The little langoustines packets were deep fried in grapeseed oil, or any neutral oil at 180’C (that’s 350’F). “You should pay close attention to color, when it’s the lightest shade of golden brown, it’s ready”, he said.
And ready it was, the langoustines had the perfect mother of pearl shine when cut into. Bren was put in charge to sauce the plate with the basil puree. ” I’m gonna do little dots because i know you like little dots, Mr RobuchON!” She said with her warm latin accent. To which Mr Robuchon answered with a big smile: “C’est Robuchon, pas du Reblochon!”
Bren surprised everybody when she said she wanted Mr Robuchon to try a flan she had made a day earlier in DC and brought with her. The delicate operation of unmolding a flan had to be done in front on nothing less than the Chef of the Century, two of his trusted chefs for more than 15 years (one of them is a MOF) and the filming crew with camera rolling. Bren is fearless.
The operation went without a glitch. As you can see the flan came out beautifully and Mr Robuchon and his crew digged into it, pushing each other for the bigger portion.
Mr Robuchon complimented the fact that it was extremely smooth and creamy and without any air bubbles in the middle. “A sign of a very good flan!”. He was even more impressed by the fact it was cooked in a pressure-cooker. I told Bren afterward she should start a mail-order flan business. It was really that good.
We sat at the bar and got into a long conversation with topics ranging from what he thought about being called the Chef of the Century to mentoring his chef Takeo Yamakazi at his restaurant in Monte-Carlo, whom Bren had met a few months earlier. We talked about his feelings when he closed the legendary restaurant Jamin in Paris in 1996, his semi-retirement and what inspired him to start over again.
He gave us his opinion on fusion food and told us how much he dislike molecular gastronomy. He talked about his food purveyors and the relationship he has with them. He showed us a plate of fresh, tiny porcini mushrooms he had received that morning and talked about respecting the food we cook and eat.

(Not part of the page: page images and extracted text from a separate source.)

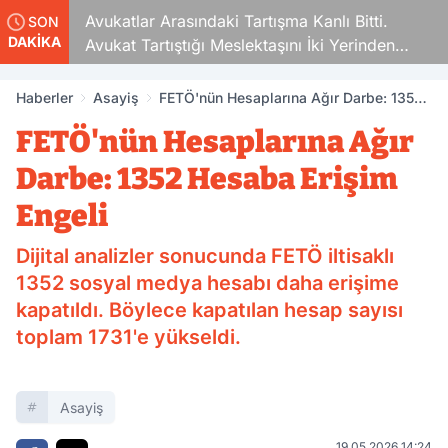
Avukatlar Arasındaki Tartışma Kanlı Bitti.
SON
DAKİKA
Avukat Tartıştığı Meslektaşını İki Yerinden
Vurdu
Haberler
Asayiş
FETÖ'nün Hesaplarına Ağır Darbe: 1352
Hesaba Erişim Engeli
FETÖ'nün Hesaplarına Ağır
Darbe: 1352 Hesaba Erişim
Engeli
Dijital analizler sonucunda FETÖ iltisaklı
1352 sosyal medya hesabı daha erişime
kapatıldı. Böylece kapatılan hesap sayısı
toplam 1731'e yükseldi.
Asayiş
19.05.2026 14:24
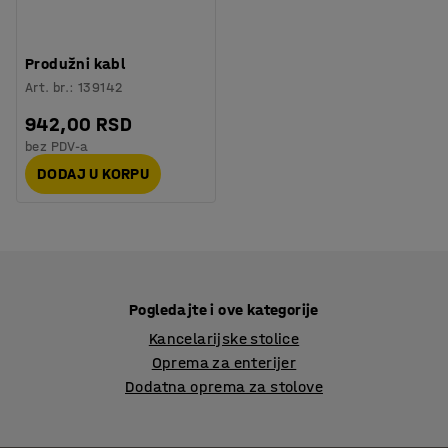
Produžni kabl
Art. br.
:
139142
942,00 RSD
bez PDV-a
DODAJ U KORPU
Pogledajte i ove kategorije
Kancelarijske stolice
Oprema za enterijer
Dodatna oprema za stolove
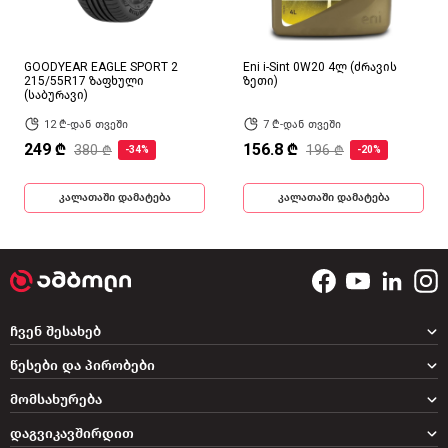
GOODYEAR EAGLE SPORT 2
Eni i-Sint 0W20 4ლ (ძრავის
215/55R17 ზაფხული
ზეთი)
(საბურავი)
12 ₾-დან თვეში
7 ₾-დან თვეში
249 ₾
156.8 ₾
380 ₾
196 ₾
-34%
-20%
კალათაში დამატება
კალათაში დამატება
ჩვენ შესახებ
წესები და პირობები
მომსახურება
დაგვიკავშირდით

Joël Robuchon struck me as someone passionate about his craft who gained stardom status in spite of himself. He’s a discreet character who doesn’t care much for the showbiz side of the business but who attracted fame anyway simply because genius doesn’t need trumpets. Quite a refreshing encounter in a midst of a generation of chefs with tattoes and over-inflated egoes. He was modest and even spiritual at times, so much in fact that i couldn’t help think to myself: “He’s way more zen than you, dude.”

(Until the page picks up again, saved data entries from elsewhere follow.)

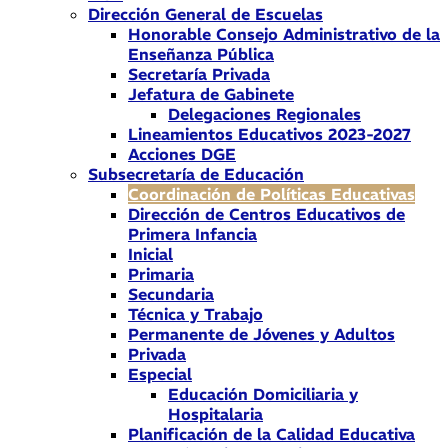
Dirección General de Escuelas
Honorable Consejo Administrativo de la
Enseñanza Pública
Secretaría Privada
Jefatura de Gabinete
Delegaciones Regionales
Lineamientos Educativos 2023-2027
Acciones DGE
Subsecretaría de Educación
Coordinación de Políticas Educativas
Dirección de Centros Educativos de
Primera Infancia
Inicial
Primaria
Secundaria
Técnica y Trabajo
Permanente de Jóvenes y Adultos
Privada
Especial
Educación Domiciliaria y
Hospitalaria
Planificación de la Calidad Educativa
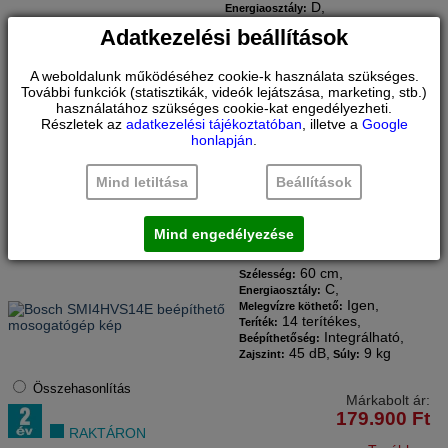
D,
Energiaosztály:
Igen,
Melegvízre köthető:
Adatkezelési beállítások
13 terítékes,
Teríték:
Integrálható,
Beépíthetőség:
45 dB,
9 kg
Zajszint:
Súly:
A weboldalunk működéséhez cookie-k használata szükséges.
További funkciók (statisztikák, videók lejátszása, marketing, stb.)
Márkabolt ár:
használatához szükséges cookie-kat engedélyezheti.
Összehasonlítás
199.900
Ft
Részletek az
adatkezelési tájékoztatóban
, illetve a
Google
honlapján
.
RAKTÁRON
Tovább
Mind letiltása
Beállítások
BOSCH
BEÉPÍTHETŐ MOSOGATÓGÉP
SMI4HVS14E
Mind engedélyezése
60 CM SZÉLES MOSOGATÓGÉP
60 cm,
Szélesség:
C,
Energiaosztály:
Igen,
Melegvízre köthető:
14 terítékes,
Teríték:
Integrálható,
Beépíthetőség:
45 dB,
9 kg
Zajszint:
Súly:
Összehasonlítás
Márkabolt ár:
179.900
Ft
RAKTÁRON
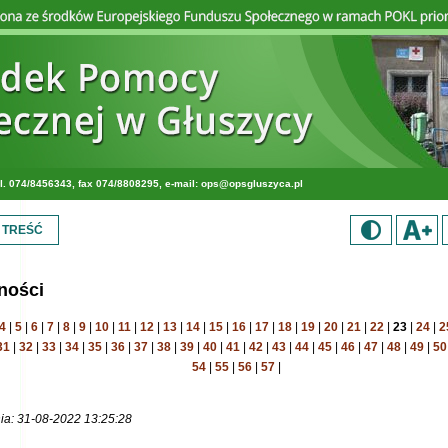
l. 074/8456343, fax 074/8808295, e-mail:
ops@opsgluszyca.pl
 TREŚĆ
ności
4
|
5
|
6
|
7
|
8
|
9
|
10
|
11
|
12
|
13
|
14
|
15
|
16
|
17
|
18
|
19
|
20
|
21
|
22
|
23
|
24
|
2
31
|
32
|
33
|
34
|
35
|
36
|
37
|
38
|
39
|
40
|
41
|
42
|
43
|
44
|
45
|
46
|
47
|
48
|
49
|
50
54
|
55
|
56
|
57
|
ia: 31-08-2022 13:25:28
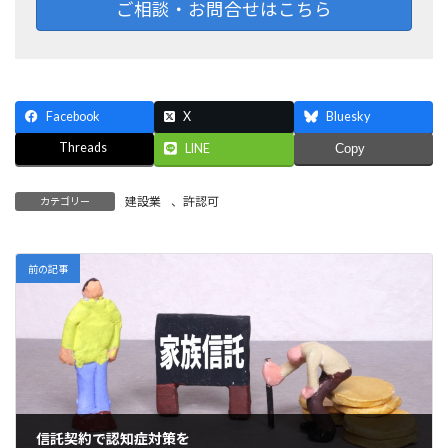
ご相談・お問合せはこちら
Facebook
X
Bluesky
Threads
LINE
Copy
建設業
、
許認可
カテゴリー
前の記事
信託契約で認知症対策を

More than anything, Mr Robuchon seemed at a very good point in his life. The fabulous 3 star Michelin restaurant that made his reputation in Paris in the 80’s and 90’s also kept him prisoner of his own fame until he decided to break the chains. And he never looked back. Now he’s traveling the world, learning about different food cultures while reigning over his restaurant empire. And wherever he is, you’ll find him cooking on the line. Even after a long flight.
Bren went for the photo-op and what a photo-op! On Bren’s right is Philippe Braun. Mr Braun is Mr Robuchon’s 23 year business partner and executive chef of the Paris restaurant. On her left is Mr Bouchenoire, a Meilleur Ouvrier de France, who’s also the executive chef of La Table de Joel Robuchon. Both are incredible chefs.

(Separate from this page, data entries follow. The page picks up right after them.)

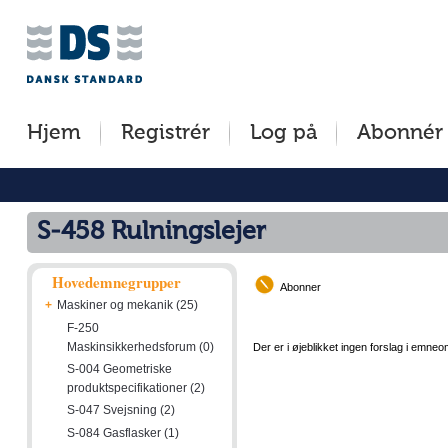
Jump
Tilgængelighed
Betingelser
to
[0]
[8]
content
»
»
[s]
Hjem
Registrér
Log på
Abonnér
»
S-458 Rulningslejer
Hovedemnegrupper
Abonner
+
Maskiner og mekanik (25)
F-250
Maskinsikkerhedsforum (0)
Der er i øjeblikket ingen forslag i emneo
S-004 Geometriske
produktspecifikationer (2)
S-047 Svejsning (2)
S-084 Gasflasker (1)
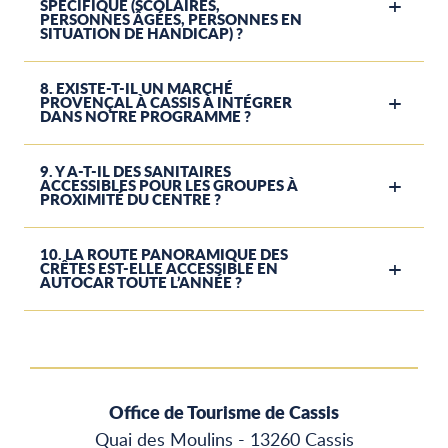
SPÉCIFIQUE (SCOLAIRES,
PERSONNES ÂGÉES, PERSONNES EN
SITUATION DE HANDICAP) ?
8. EXISTE-T-IL UN MARCHÉ
PROVENÇAL À CASSIS À INTÉGRER
DANS NOTRE PROGRAMME ?
9. Y A-T-IL DES SANITAIRES
ACCESSIBLES POUR LES GROUPES À
PROXIMITÉ DU CENTRE ?
10. LA ROUTE PANORAMIQUE DES
CRÊTES EST-ELLE ACCESSIBLE EN
AUTOCAR TOUTE L’ANNÉE ?
Office de Tourisme de Cassis
Quai des Moulins - 13260 Cassis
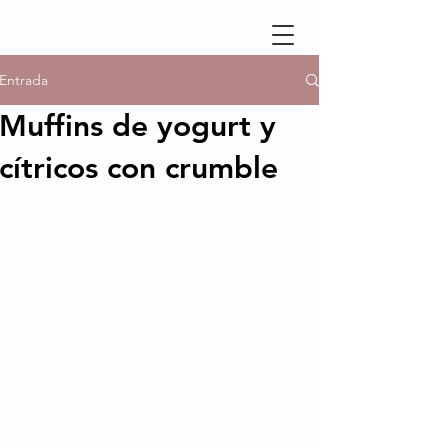
Entrada
Muffins de yogurt y
cítricos con crumble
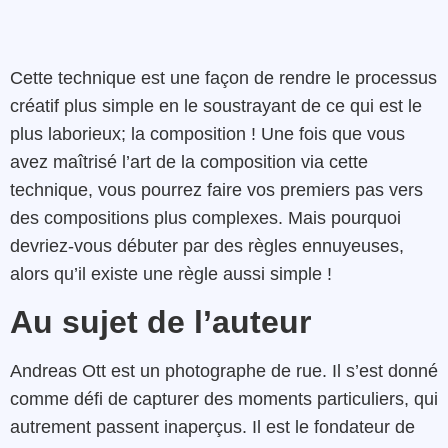
Cette technique est une façon de rendre le processus
créatif plus simple en le soustrayant de ce qui est le
plus laborieux; la composition ! Une fois que vous
avez maîtrisé l’art de la composition via cette
technique, vous pourrez faire vos premiers pas vers
des compositions plus complexes. Mais pourquoi
devriez-vous débuter par des règles ennuyeuses,
alors qu’il existe une règle aussi simple !
Au sujet de l’auteur
Andreas Ott est un photographe de rue. Il s’est donné
comme
défi de capturer des moments particuliers, qui
autrement passent inaperçus. Il est le fondateur de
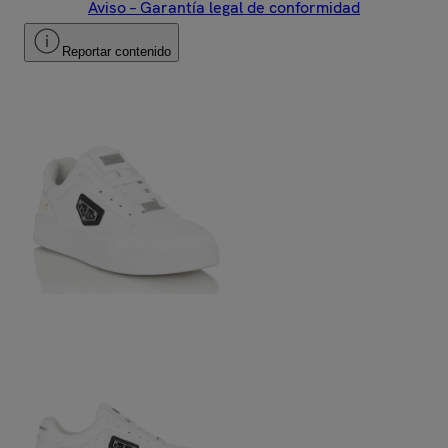
Aviso – Garantía legal de conformidad
Reportar contenido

Mr Robuchon who had already been very generous with his time took a few more pictures with the crew and signed cookbooks. And we said goodbye. What an afternoon!
Special thanks go out to Michelle and Dana who were both terrific assistants, Marc of No Recipes for pulling off great photography without proper lighting. Without him there would be no preview for you to see. And thank you Mr Cameraman for forgiving me for forgetting your name. And of course a big thank you to the Star of the show, Bren of Flanboyants Eats who made this memorable experience possible for all of us.
Et biensûr un grand merci a vous, Mr Robuchon!